» List of tasks
1. In the article on Singapore take-private deals, by what percentage did Singapore Airlines raise its offer to buy out Tiger Airways?
2. Continue the article on Singapore take-private deals, starting after its last sentence.

» Passage to read
__________________________________________________

Singapore managements are increasingly being forced to pay up for taking their companies private as minority investors demand bigger premiums to the depressed market valuations of targets, underscoring a growing trend of shareholder activism in Asia.
With the city-state's nearly 300 small- and micro-cap companies trading on average at half the valuations of Asia-Pacific peers, founders of several firms have lined up plans to take the companies private, analysts say.
Minority investors traditionally have had little influence over the management of companies in Singapore, with most of the small businesses owned by families. They have also had little support from the bigger institutional investors which mostly steer clear of the smaller companies due to the scarcity of freely held shares for trading.
All these have meant that managements have been able to push through their decisions, including on deals to take their companies private, without much shareholder opposition. But that is changing. "Minority shareholders are getting more educated and are asking management and the board to be more accountable for their actions," Mr David Gerald, president of investor body Securities Investors Association (Singapore), told Reuters.
In January, Singapore Airlines had to sweeten its offer to buy out Tiger Airways by 10 per cent after the association weighed on the company to improve its offer.
This month, the founder of Osim International, who owns about 68 per cent of the Singapore massage chair maker, launched a $300 million offer to buy out minority holders.

__________________________________________________

» Dataset
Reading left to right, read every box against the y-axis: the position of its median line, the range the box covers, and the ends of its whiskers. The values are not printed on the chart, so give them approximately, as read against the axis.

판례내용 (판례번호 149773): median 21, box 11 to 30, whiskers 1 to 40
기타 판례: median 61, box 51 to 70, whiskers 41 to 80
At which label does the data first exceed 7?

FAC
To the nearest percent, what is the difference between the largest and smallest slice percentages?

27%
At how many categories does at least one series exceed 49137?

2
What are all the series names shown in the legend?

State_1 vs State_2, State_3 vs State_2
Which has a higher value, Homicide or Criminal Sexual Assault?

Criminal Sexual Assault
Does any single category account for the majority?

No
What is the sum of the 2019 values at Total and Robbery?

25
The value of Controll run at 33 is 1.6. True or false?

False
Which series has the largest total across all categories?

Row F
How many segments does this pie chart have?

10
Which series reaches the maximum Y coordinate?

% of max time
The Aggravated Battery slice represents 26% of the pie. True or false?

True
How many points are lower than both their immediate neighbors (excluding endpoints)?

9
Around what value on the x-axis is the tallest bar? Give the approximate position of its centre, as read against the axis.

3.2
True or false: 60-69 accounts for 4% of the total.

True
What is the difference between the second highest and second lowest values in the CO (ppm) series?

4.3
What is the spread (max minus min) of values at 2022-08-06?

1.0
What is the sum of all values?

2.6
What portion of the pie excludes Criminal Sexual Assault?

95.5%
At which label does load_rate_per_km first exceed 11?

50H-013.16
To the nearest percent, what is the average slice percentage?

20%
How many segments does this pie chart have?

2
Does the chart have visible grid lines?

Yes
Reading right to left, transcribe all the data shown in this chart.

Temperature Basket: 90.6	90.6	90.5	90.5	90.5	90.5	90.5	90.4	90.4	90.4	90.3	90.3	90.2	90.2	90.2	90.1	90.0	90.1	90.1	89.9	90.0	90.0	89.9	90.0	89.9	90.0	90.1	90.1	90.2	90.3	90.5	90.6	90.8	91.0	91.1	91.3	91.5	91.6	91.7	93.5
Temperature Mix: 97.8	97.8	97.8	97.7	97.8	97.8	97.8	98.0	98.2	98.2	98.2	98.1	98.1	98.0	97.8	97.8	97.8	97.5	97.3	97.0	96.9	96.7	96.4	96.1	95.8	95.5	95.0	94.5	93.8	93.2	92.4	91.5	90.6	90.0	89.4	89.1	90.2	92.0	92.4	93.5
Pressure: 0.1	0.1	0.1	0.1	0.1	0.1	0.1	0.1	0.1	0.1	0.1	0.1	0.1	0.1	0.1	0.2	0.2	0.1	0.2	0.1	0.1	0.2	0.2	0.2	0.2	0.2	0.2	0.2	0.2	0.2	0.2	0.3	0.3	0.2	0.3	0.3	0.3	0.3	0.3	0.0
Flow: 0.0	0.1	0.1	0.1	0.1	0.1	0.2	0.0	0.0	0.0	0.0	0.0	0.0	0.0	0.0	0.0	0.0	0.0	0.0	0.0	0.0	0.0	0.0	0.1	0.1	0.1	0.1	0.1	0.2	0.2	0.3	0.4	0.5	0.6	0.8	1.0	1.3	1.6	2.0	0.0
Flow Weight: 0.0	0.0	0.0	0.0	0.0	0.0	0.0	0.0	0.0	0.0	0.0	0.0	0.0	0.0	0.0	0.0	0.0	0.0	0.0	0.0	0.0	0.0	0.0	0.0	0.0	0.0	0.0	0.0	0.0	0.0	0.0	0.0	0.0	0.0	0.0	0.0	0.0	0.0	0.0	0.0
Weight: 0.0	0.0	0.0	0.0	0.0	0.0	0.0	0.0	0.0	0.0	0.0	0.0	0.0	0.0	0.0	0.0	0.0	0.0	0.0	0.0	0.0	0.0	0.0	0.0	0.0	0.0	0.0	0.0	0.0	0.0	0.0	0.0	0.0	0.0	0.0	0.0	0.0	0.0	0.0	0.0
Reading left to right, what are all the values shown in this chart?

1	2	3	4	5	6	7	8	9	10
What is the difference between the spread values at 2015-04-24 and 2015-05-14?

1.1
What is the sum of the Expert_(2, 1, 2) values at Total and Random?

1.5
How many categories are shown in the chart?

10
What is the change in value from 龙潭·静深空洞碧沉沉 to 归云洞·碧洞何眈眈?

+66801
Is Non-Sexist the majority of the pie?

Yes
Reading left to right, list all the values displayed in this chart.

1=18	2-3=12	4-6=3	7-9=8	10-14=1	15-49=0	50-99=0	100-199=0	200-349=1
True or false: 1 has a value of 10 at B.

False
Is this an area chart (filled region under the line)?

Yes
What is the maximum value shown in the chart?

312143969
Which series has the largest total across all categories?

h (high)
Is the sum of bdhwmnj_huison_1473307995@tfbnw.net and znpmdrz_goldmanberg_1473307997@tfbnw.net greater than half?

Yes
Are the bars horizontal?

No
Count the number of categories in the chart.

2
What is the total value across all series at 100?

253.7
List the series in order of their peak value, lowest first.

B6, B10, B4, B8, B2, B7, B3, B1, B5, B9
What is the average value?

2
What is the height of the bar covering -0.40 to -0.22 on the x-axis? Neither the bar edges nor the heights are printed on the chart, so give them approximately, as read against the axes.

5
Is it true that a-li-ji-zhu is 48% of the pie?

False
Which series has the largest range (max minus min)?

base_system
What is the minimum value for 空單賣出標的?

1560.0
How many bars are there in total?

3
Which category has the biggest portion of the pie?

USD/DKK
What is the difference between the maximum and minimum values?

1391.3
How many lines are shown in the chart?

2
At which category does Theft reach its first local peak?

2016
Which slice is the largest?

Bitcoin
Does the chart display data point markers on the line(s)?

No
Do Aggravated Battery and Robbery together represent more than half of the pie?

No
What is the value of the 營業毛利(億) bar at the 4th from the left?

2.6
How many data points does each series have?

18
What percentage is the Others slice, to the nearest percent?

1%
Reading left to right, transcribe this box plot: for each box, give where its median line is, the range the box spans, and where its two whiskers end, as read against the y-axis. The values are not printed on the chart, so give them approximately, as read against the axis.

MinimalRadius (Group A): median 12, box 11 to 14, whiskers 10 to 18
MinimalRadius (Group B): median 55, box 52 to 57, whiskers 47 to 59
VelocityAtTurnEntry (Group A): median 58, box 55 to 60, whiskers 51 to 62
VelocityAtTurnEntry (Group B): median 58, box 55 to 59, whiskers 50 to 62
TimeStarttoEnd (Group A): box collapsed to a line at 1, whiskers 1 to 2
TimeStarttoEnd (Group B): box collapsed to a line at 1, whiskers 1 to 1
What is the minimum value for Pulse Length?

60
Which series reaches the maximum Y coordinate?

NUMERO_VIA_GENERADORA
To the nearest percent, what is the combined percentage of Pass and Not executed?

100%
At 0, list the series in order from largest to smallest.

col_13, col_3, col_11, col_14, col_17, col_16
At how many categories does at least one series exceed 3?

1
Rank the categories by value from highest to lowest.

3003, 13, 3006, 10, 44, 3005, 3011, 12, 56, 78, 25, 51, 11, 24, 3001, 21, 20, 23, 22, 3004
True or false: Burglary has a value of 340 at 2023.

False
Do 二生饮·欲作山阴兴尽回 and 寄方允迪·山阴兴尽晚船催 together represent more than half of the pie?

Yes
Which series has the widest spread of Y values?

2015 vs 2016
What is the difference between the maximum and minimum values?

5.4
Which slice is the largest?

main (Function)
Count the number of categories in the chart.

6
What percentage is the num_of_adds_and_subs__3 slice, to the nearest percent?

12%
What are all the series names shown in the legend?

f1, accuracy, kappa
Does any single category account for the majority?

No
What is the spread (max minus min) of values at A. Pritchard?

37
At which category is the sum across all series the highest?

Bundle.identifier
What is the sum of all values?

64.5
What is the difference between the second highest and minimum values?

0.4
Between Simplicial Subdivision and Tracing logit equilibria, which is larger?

__________________________________________________

» Answer list
1. By 10 percent.

2.
But some traders are betting on a better offer as the stock is trading at 4 per cent above its offer price. DBS Vickers Securities said Osim's founder would need to raise his price by at least 14 per cent to win shareholders' approval. "People have been able to look at cash-rich listed corporates acquiring and say 'hang on, you can afford to pay more'," said Mr David Smith, head of corporate governance at Aberdeen Asset Management Asia.
Shareholders are also flexing their muscles elsewhere in Asia. In November, Hong Kong's minority shareholders scuppered a US$12.4 billion (S$17 billion) bid by Asia's richest man Li Ka Shing to merge his listed energy and infrastructure units.
In Singapore, attractive valuations and closely held shares of small firms are presenting an opportunity for managements to pursue take-private transactions.
Of its 750 or so companies, fewer than a fifth have a free float in excess of $200 million, data from Thomson Reuters StarMine shows, limiting the appeal for institutional investors to take a stake. And small- and micro-cap companies are trading at a price-to-earnings multiple of 13.8 times compared with a multiple of 26.3 for Asia-Pacific, StarMine data shows.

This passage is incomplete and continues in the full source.